[Text under study]
No one on this court disagrees with the holding of Yick Wo v. Hopkins, 118 U.S. 356, 6 S.Ct. 1064, 30 L.Ed. 220 (1886), that there has been a denial of equal protection of the law when that law in its administration is discrimina-torily directed at a particular class of people, as in Yick Wo on a nationality basis. The same principles would seem to be applicable irrespective of what the generic basis for differentiation might be between classes of persons. The court is in disagreement, however, in the case of the claim of an individual who asserts that he is being prosecuted because of an ulterior motive toward him on the part of the prosecutor.
This is not a situation such as the defense of insanity where society has determined that a person should be relieved from penal responsibility in the absence of the requisite mentality. No doubt any defense makes the prosecutor’s task more onerous than attendance in court on a guilty plea. I do not urge any rationale of protecting the prosecutor from the full performance of his duty of prosecuting the guilty. I do recognize, and urge, however, the necessity for not curtailing prosecutorial selectivity in the discharge of that duty. In the nature of human affairs not everyone who has committed a crime will be prosecuted, but as Judge Cummings has pointed out, there is merit in a “sensible enforcement scheme of securing general compliance through prosecution of those who defiantly violate the law in the public eye.”
To subject the prosecutor’s determination to the scrutiny of propriety of the motivation toward the defendant qua individual is indeed to pry the lid from the mythological cask. A few examples will suffice: “I was picked out for prosecution because I am too poor to hire an attorney and although many other people have smoked pot, they are not charged because they are wealthy and can afford top-notch lawyers, who can beat the rap; I was singled out for prosecution because my name is ethnically unorthodox in this community; I got charged because the prosecutor disliked my father, so he grants the other guy immunity to pin the rap on me; and the tax people have never prosecuted for that sort of a thing but they’re after me because they think I got by too easily as to years on which the statute has run.”
I do not purport to conceive all of the ways in which improper motivation might be discovered by ingenious defense counsel. I merely point out that the road is there and it will be utilized. No doubt many will be summarily dismissed as frivolous but the dismissal will itself be another ground for appeal plus the fact that those not dismissed summarily will entail the prosecutor being put to the proof of purity of motivation.
In sum, I do not believe society needs this additional remedy for the guilty. Those who are innocent will not need it. I therefore respectfully dissent.

. United States v. Dotterweich, 320 U.S. 277, 285, 64 S.Ct. 134, 88 L.Ed. 48 (1943).

. McCray v. United States, 195 U.S. 27, 55, 24 S.Ct. 769, 776 (1904).

Records drawn from a dataset
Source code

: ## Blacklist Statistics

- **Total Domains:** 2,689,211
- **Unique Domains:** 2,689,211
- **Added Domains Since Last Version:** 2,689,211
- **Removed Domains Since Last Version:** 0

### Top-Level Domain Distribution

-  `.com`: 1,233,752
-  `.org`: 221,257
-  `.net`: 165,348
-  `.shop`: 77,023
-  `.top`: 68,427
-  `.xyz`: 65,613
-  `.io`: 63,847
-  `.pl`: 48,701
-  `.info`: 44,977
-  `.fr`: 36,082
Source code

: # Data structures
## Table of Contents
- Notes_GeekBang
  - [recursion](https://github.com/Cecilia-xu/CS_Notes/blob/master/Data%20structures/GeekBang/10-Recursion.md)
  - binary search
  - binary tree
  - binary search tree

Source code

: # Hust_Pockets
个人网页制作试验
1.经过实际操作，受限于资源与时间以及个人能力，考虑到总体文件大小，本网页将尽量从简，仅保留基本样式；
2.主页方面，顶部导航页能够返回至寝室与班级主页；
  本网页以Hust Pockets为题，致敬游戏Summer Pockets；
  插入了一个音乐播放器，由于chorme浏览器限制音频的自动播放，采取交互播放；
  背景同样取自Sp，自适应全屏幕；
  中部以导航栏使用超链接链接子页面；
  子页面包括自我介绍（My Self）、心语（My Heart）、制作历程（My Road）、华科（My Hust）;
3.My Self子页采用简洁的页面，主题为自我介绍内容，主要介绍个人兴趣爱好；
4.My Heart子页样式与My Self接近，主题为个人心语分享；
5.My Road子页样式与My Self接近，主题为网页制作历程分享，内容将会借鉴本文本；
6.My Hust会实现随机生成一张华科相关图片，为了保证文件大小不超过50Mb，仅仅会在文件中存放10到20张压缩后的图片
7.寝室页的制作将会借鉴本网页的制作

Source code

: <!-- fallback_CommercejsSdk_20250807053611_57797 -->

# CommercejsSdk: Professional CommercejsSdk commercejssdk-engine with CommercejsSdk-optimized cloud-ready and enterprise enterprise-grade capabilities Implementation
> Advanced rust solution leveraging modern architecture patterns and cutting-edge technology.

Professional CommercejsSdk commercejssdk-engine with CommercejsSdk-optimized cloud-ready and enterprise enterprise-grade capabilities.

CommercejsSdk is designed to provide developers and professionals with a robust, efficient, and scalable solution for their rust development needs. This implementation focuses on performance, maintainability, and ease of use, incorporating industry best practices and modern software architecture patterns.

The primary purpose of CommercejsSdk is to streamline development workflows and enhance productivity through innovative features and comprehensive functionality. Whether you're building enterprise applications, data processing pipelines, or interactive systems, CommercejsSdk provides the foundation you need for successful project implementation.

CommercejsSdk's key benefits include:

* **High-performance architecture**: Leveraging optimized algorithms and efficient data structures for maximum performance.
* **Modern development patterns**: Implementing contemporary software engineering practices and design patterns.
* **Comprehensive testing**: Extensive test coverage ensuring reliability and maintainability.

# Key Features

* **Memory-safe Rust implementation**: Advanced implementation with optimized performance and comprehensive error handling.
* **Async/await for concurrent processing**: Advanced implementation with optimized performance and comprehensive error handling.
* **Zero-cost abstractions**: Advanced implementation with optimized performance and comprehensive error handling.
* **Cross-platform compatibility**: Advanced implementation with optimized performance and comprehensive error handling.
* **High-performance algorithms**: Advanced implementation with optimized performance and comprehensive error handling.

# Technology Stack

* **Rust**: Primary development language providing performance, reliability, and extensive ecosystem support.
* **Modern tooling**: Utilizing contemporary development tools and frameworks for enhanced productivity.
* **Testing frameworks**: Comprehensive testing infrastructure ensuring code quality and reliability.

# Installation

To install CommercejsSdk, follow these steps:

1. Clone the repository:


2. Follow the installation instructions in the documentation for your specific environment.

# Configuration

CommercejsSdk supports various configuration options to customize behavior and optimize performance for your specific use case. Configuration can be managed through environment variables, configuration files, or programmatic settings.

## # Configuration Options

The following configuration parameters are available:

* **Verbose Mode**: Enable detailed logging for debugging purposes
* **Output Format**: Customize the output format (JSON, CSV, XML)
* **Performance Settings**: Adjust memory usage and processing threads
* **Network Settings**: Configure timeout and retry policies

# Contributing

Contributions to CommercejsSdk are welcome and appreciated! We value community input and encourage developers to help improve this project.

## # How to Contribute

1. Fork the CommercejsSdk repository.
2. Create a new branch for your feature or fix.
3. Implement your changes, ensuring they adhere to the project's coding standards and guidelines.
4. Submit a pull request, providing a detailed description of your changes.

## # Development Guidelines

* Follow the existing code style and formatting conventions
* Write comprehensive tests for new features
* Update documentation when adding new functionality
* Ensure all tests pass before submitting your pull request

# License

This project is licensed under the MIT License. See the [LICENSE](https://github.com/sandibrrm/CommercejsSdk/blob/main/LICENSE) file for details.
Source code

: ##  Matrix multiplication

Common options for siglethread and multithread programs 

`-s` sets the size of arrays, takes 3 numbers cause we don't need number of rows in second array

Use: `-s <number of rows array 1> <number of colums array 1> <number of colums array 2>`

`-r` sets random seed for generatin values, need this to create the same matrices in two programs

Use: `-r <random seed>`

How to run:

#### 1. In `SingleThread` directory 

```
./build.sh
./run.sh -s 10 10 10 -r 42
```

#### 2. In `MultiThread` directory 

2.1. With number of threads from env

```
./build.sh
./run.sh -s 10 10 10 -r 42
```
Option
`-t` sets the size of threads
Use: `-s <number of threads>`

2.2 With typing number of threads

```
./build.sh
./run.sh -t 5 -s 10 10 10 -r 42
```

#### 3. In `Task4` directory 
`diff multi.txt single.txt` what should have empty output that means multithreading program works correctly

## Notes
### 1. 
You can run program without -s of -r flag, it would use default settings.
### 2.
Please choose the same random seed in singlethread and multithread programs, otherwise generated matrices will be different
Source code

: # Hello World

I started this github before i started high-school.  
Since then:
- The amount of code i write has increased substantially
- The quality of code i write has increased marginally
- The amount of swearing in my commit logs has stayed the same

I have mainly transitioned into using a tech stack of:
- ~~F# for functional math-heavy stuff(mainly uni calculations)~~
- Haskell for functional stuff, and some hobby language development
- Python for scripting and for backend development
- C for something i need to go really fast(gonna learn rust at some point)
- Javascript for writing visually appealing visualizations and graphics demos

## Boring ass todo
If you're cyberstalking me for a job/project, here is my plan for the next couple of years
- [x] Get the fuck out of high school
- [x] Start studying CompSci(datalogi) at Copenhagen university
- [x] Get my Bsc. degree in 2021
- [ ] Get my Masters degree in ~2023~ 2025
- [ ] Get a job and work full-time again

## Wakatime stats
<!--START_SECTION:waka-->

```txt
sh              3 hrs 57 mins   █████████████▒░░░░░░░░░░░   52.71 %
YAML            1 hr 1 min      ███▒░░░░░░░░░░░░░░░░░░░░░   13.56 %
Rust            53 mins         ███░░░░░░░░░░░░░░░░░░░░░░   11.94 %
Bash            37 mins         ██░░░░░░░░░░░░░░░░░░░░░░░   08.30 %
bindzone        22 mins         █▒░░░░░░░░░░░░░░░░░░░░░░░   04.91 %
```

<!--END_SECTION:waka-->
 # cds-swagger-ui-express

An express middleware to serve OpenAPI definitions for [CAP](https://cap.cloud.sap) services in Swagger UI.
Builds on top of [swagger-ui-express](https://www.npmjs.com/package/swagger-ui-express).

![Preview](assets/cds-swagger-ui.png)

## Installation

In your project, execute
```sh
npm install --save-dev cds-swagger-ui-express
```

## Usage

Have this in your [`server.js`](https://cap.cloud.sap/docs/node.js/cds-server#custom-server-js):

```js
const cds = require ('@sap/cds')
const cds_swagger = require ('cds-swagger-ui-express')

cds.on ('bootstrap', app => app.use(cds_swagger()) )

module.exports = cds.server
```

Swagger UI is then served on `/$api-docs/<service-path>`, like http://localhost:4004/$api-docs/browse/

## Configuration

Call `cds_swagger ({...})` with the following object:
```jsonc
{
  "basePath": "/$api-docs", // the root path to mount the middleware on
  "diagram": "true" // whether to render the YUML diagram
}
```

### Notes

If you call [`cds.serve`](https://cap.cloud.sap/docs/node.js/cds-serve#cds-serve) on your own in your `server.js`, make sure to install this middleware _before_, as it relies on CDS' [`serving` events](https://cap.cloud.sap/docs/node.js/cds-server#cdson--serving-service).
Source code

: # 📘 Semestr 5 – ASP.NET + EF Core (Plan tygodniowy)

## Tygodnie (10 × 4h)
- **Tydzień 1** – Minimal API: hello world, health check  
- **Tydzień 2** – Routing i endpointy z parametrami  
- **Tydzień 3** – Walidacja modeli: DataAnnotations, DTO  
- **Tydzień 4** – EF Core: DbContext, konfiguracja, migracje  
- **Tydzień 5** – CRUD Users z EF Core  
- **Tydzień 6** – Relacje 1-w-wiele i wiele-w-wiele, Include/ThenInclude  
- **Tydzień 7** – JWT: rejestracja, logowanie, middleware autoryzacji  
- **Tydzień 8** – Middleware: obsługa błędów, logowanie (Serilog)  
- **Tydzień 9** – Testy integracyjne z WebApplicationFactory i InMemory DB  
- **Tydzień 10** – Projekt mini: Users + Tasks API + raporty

[Work request 1]
Answer these questions from the dissent:
(a) Whose holding does no one on the court disagree with, according to its first sentence?
(b) Which judge is credited with pointing out merit in a "sensible enforcement scheme"?
(c) According to the dissent, what will the summary dismissal of frivolous claims itself become?
[Work request 2] Extract from the dissent the part that opens with the words containing "I do not purport" and closes with "L.Ed. 48 (1943).", copying it word for word.
Nothing in the data is required to complete this work.

[Worked solution 1]
(a) Yick Wo v. Hopkins.
(b) Judge Cummings.
(c) Another ground for appeal.

[Worked solution 2]
I do not purport to conceive all of the ways in which improper motivation might be discovered by ingenious defense counsel. I merely point out that the road is there and it will be utilized. No doubt many will be summarily dismissed as frivolous but the dismissal will itself be another ground for appeal plus the fact that those not dismissed summarily will entail the prosecutor being put to the proof of purity of motivation.
In sum, I do not believe society needs this additional remedy for the guilty. Those who are innocent will not need it. I therefore respectfully dissent.

. United States v. Dotterweich, 320 U.S. 277, 285, 64 S.Ct. 134, 88 L.Ed. 48 (1943).